I set my sights on the kind of life I wanted to live when I was a small and stubborn child: Bee hives, olive trees, healthy, love everlasting, writer, artist…
But life is far more surprising than anything we can plan.
I didn’t plan for my mother to move my sister and I to Canada as teenagers; nor did I plan to become a yoga teacher or an osteopath; nor did I plan to marry a good man and fall out of love and call a marriage over.
For Canada I am grateful for my step father. For yoga I am grateful to my aunt for the introduction. For Osteopathy I am grateful for the stable profession it has given me and discovering healing forces that stretch my perception of what’s possible. For marriage I am grateful for the years of building a good life and my children and that Ed is a man I can always depend on.
Here, on the other side of many things, and at the beginning of others, I have created things that feel worth the struggle and hard stuff of their making.
Some people tell you to ‘follow your dreams’. But they don’t give you a road map. The people who tell you not to follow your dreams probably are very smart and know no one has made a good map.
If you’re stubborn and purpose driven like me you think you don’t need a map. You tell everyone you’ll be just fine and that you’re very smart and can figure it out. My step father reminded me of this a little while ago as he helped me out of a mess while also still trusting me to figure things out.
I think there’s a secret about dream creating that’s useful to know:
The secret is there’s no road map.
But.
There IS the next step. You CAN see your next best step.
I dislike (INTENSELY) when people tell you to trust that it will all work out… or have faith…. or manifest…
It doesn’t always work out as you want. Not at all! But, when it doesn’t work out at least you’ve tried, you learn, …. and then… you choose a better direction.
The next step always requires hard work, dedication, good thinking, an open-ness to your heart being broken (and then re-patched), money, community and so forth.
Life is like a river that changes course and you have to let it flow.
What I wanted to tell you about at the beginning of this post is my healing space. I’m so proud, like a parent, of what I’ve created. It’s my latest ‘dream come true’. I have a beautiful space high up on the top floor of my house that is my workshop for treatments, for kids nature classes, and herbal workshops and making art. It’s different than what I originally thought (dreamt) it would be when I began work on my tropical farmstead in Nicaragua. And, it’s better than what I had in my imagination.

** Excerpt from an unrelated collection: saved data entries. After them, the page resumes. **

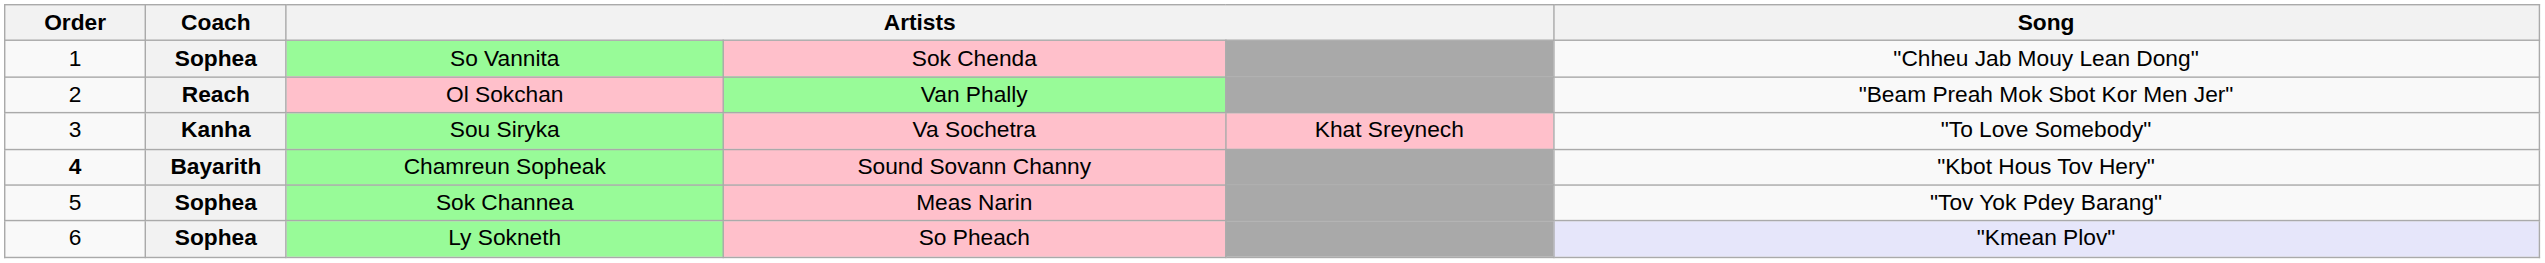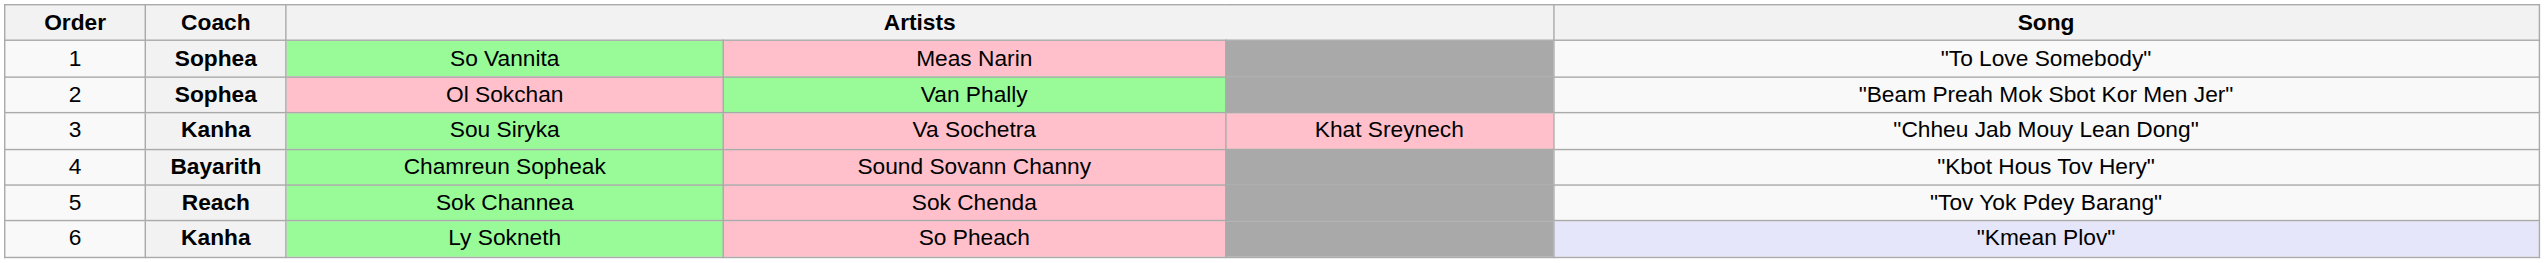So Vannita | column 4: Sok Chenda -> Meas Narin
So Vannita | Song: "Chheu Jab Mouy Lean Dong" -> "To Love Somebody"
Ol Sokchan | Coach: Reach -> Sophea
Sou Siryka | Song: "To Love Somebody" -> "Chheu Jab Mouy Lean Dong"
Chamreun Sopheak | Order: bold -> normal
Sok Channea | Coach: Sophea -> Reach
Sok Channea | column 4: Meas Narin -> Sok Chenda
Ly Sokneth | Coach: Sophea -> Kanha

The secret to this particular dream has been taking the next step and then pausing when the next step got messy to survey, experience, live a little, wait for the stress to leave my nervous system - and then - only once I had a little time and new clarity - then picking up where I left off.
Thresholds, new beginnings, the journey up a steep hill and seeing the view at last is worth it. But be prepared! Always carry snacks, enough water, some extra cash, emotional self help tools, love, an immense capacity to change direction a thousand times, a safety net, and make sure the people around you are safe as you venture forth.
Don’t hold back. Don’t stall and let yourself dry out like an old prune for fear of moving forwards. But just know, the road maps aren’t any good, you’ll make your own map one step at a time.
For this beautiful new work space I am happy. The doors are open to my healing space - workshops are on - this space is for everyone to love and experience good things.